╭─ INFORMATION PROVIDED
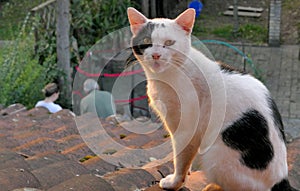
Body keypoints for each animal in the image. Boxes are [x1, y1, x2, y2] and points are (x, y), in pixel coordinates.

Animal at [126, 6, 298, 190]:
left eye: (169, 43)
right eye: (146, 40)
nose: (156, 55)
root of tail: (282, 179)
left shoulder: (186, 129)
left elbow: (180, 158)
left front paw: (175, 182)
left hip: (214, 154)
╰─
[EXERCISE BRIEF] With the entries above as the source, set down exactly the lines from the one holding "nose: (156, 55)" through the last line, both ends included.

[REPLY TO THE EXERCISE]
nose: (156, 55)
root of tail: (282, 179)
left shoulder: (186, 129)
left elbow: (180, 158)
left front paw: (175, 182)
left hip: (214, 154)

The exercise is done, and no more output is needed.